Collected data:

───

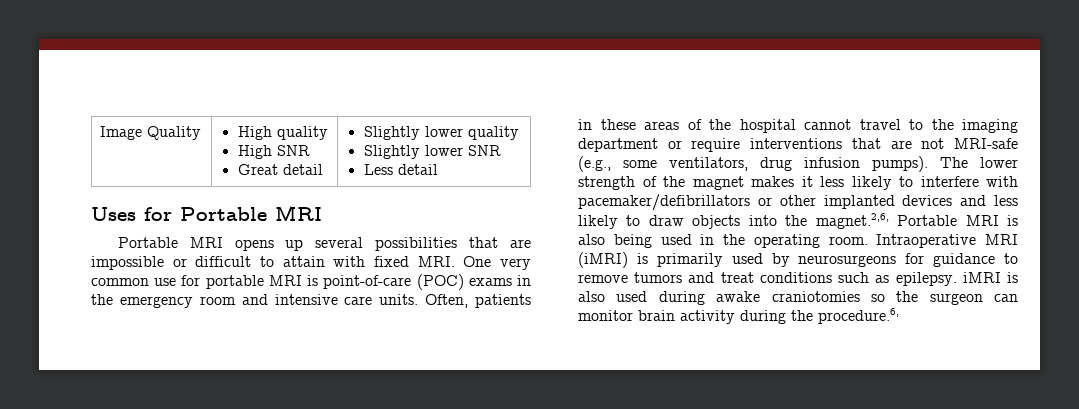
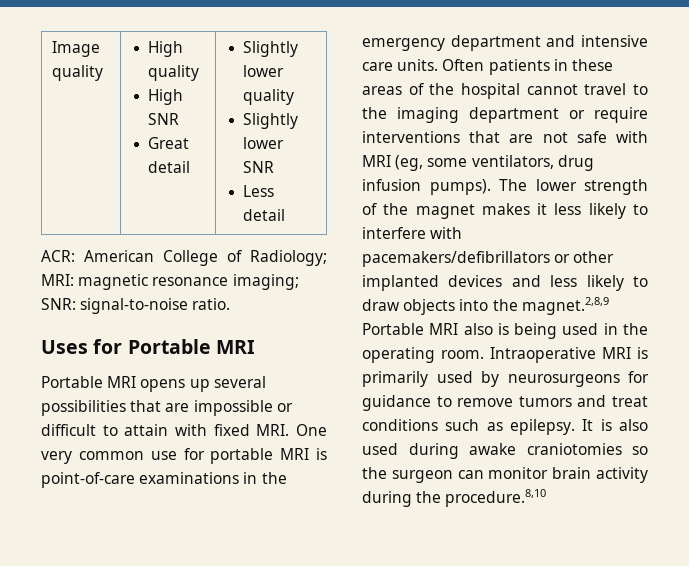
[146,126,201,140] Quality -> [52,65,104,81] quality
(438, 169) none -> [41,250,327,266] [41,274,299,290] [41,298,231,314] // ACR: American College of Radiology; MRI: magnetic resonance imaging; SNR: signal-to-noise ratio.
[416,274,512,290] (POC) exams -> [139,472,240,484] examinations
[199,296,236,305] room -> [450,35,541,51] department
[425,294,469,308] Often, -> [442,59,485,71] Often
[954,138,1018,149] [578,156,611,172] MRI-safe (e.g., -> [576,131,648,143] [362,155,424,171] safe with MRI (eg,
[578,194,750,211] pacemaker/defibrillators -> [362,251,550,267] pacemakers/defibrillators
[815,213,1018,229] [578,234,605,245] magnet.2,6, Portable MRI is also -> [521,297,609,315] [362,323,509,335] magnet.2,8,9 Portable MRI also is
[578,252,628,268] (iMRI) -> (631, 353) none
[962,272,1001,283] iMRI -> [582,419,594,431] It
[818,308,899,324] procedure.6, -> [445,489,547,507] procedure.8,10

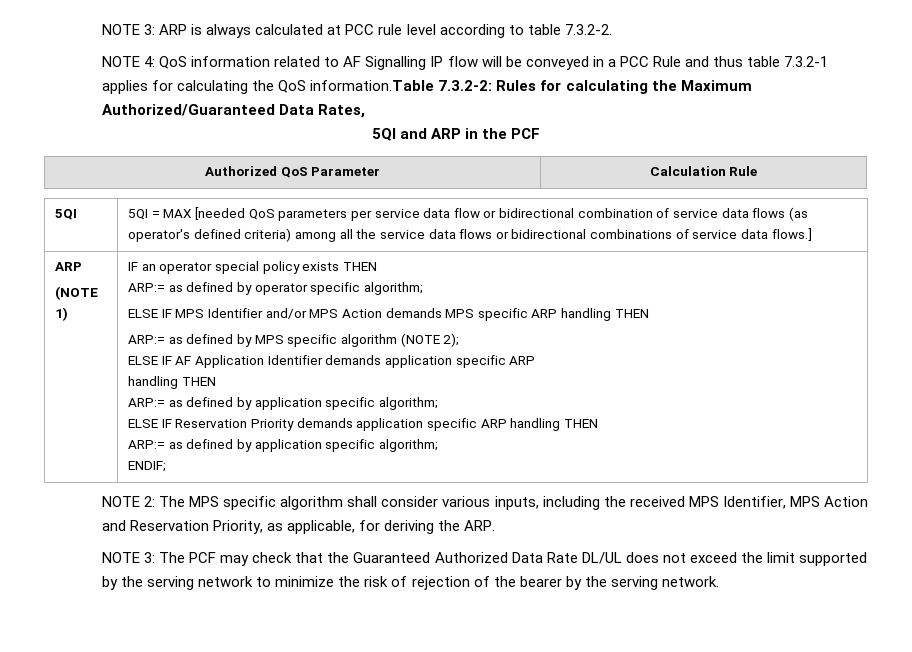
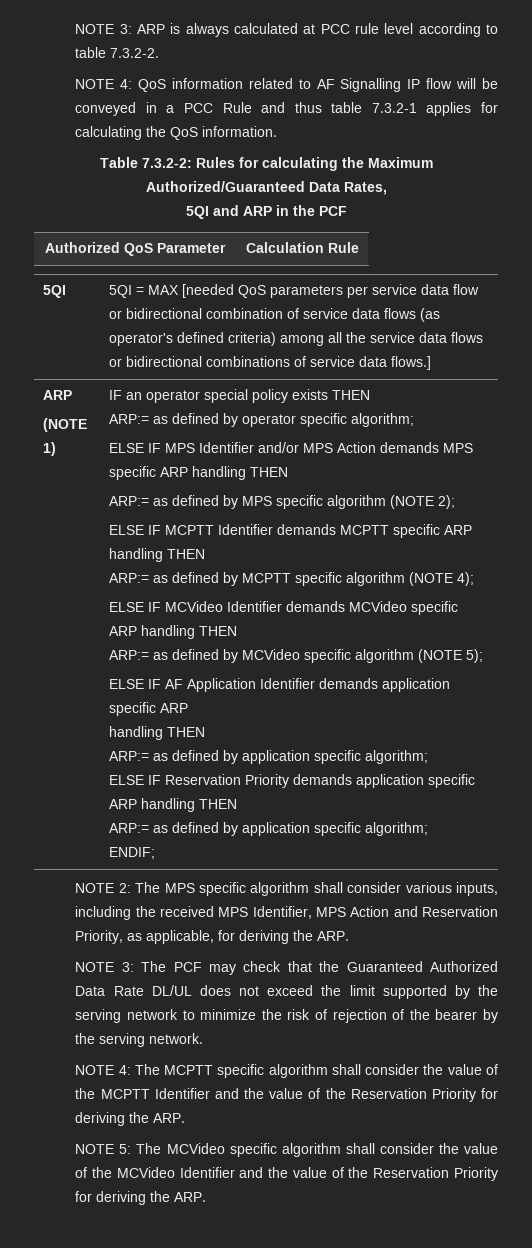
[310,80,435,91] information.Table -> [202,126,278,137] [99,157,138,168] information. // Table
(460, 340) none -> [109,524,473,538] [109,548,206,562] [109,572,475,586] [109,601,459,615] [109,625,238,639] [109,649,484,663] // ELSE IF MCPTT Identifier demands MCPTT specific ARP handling THEN // ARP:= as defined by MCPTT specific algorithm (NOTE 4); // ELSE IF MCVideo Identifier demands MCVideo specific ARP handling THEN // ARP:= as defined by MCVideo specific algorithm (NOTE 5);
(719, 581) none -> [75,1064,498,1078] [75,1088,498,1102] [75,1112,186,1126] [75,1143,499,1157] [75,1167,498,1181] [75,1191,207,1205] // NOTE 4: The MCPTT specific algorithm shall consider the value of the MCPTT Identifier and the value of the Reservation Priority for deriving the ARP. // NOTE 5: The MCVideo specific algorithm shall consider the value of the MCVideo Identifier and the value of the Reservation Priority for deriving the ARP.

───

Check every line of the data, and copy the ones that contain "iMRI".

[578,252,628,268] (iMRI) -> (631, 353) none
[962,272,1001,283] iMRI -> [582,419,594,431] It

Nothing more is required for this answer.